Когда я просыпался, у меня в ушах еще звучал мой голос, а перед глазами еще стояли целые предложения и абзацы, напечатанные на белой бумаге, и я, дивясь, успевал прочитывать их, прежде чем видение рассеивалось. Кстати, упомяну о том, как я со временем заметил, что рассуждения во сне я неизменно строил на методе дедукции.

Иногда мне снилась огромная форма, протянувшаяся на сотни миль с севера на юг в какой-то области с умеренным климатом, с флорой и фауной, сильно напоминающими калифорнийские.

Не раз и не два, а тысячи раз я разъезжал по этой ферме-сновидению. Я хочу особенно подчеркнуть тот факт, что это всегда была одна и та же ферма. В самых различных снах наиболее характерные ее черты оставались неизменными. Так, например, всегда требовалось восемь часов, чтобы в коляске, запряженной горными лошадками, добраться от поросших люцерной лугов (где у меня паслись стада джерсейских коров) до поселка у большого сухого оврага, где была станция одноколейки. И все приметные места на протяжении этого восьмичасового пути — каждое дерево, каждая гора, каждая речка и мост через нее, каждый кряж с выветрившимися склонами — во всех снах оставались одними и теми же.

Эта вполне реальная ферма, снившаяся мне, когда я засыпал в смирительной рубашке, менялась только в частности, и перемены эти происходили в зависимости от времени года или от человеческого труда. Так, например, на горных пастбищах, расположенных над лугами и люцерной, я стал разводить ангорских коз.

И каждый раз, когда я в грезах приезжал туда, я замечал изменения, вполне соответствовавшие промежутку между моими посещениями.

О, эти заросшие кустами склоны! И сейчас они стоят перед моими глазами, словно в те дни, когда там впервые появились козы.

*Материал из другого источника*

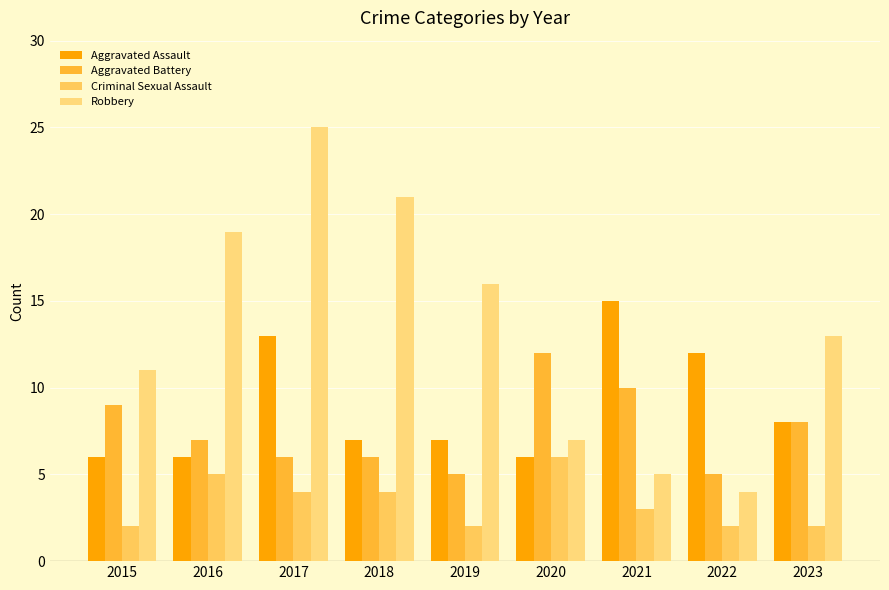

List the labels in order of Aggravated Battery value, smallest first.

2019, 2022, 2017, 2018, 2016, 2023, 2015, 2021, 2020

Я так отчетливо помню все последующие изменения: постепенно удлиняющиеся тропы — их козы в буквальном смысле слова проедали в густом кустарнике; исчезновение невысоких молодых кустиков, которые съедались целиком; аллеи, расходившиеся во всех направлениях по более старому, высокому кустарнику, который козы ощипывали, становясь на задние ноги; наступление луговых трав по тропам, проложенным козами. Да, главная прелесть этих снов была в их связности и последовательности. Настал день, когда лесорубы срубили высокую поросль, чтобы козы могли кормиться листьями, почками и корой. Настал зимний день, когда сухие, обнаженные скелеты этой поросли были собраны в кучу и сожжены. Настал день, когда я перегнал моих коз на другие заросшие кустарником склоны, а мои коровы уже паслись по колено в сочной, густой траве, которая выросла там, где прежде не было ничего, кроме кустов. И настал день, когда я перегнал дальше моих коров, и мои работники прошлись плугами по этим склонам, переворачивали дерн, чтобы из него образовался жирный перегной для семян моего будущего урожая.

Да, и в моих снах я часто сходил с поезда на станции одноколейки в поселке, расположенном у большого сухого оврага, садился в коляску, запряженную моими горными лошадками, и несколько часов ехал по знакомой дороге, по лугам, заросшим люцерной, и дальше — к моим горным пастбищам, где уже созревали рожь, ячмень и клевер, сменявшие друг друга каждые три года, и где я смотрел, как мои работники собирают урожай, а выше, на склонах, мои козы объедали кусты, чтобы потом там появились такие же обработанные поля.

Это были сны, связные сны, фантазии моего дедуктивного подсознания, но, как вы убедитесь, они были совсем не похожи на то, что мне пришлось испытать, когда я прошел врата малой смерти и заново пережил те жизни, которые выпали на мою долю в давно прошедшие времена.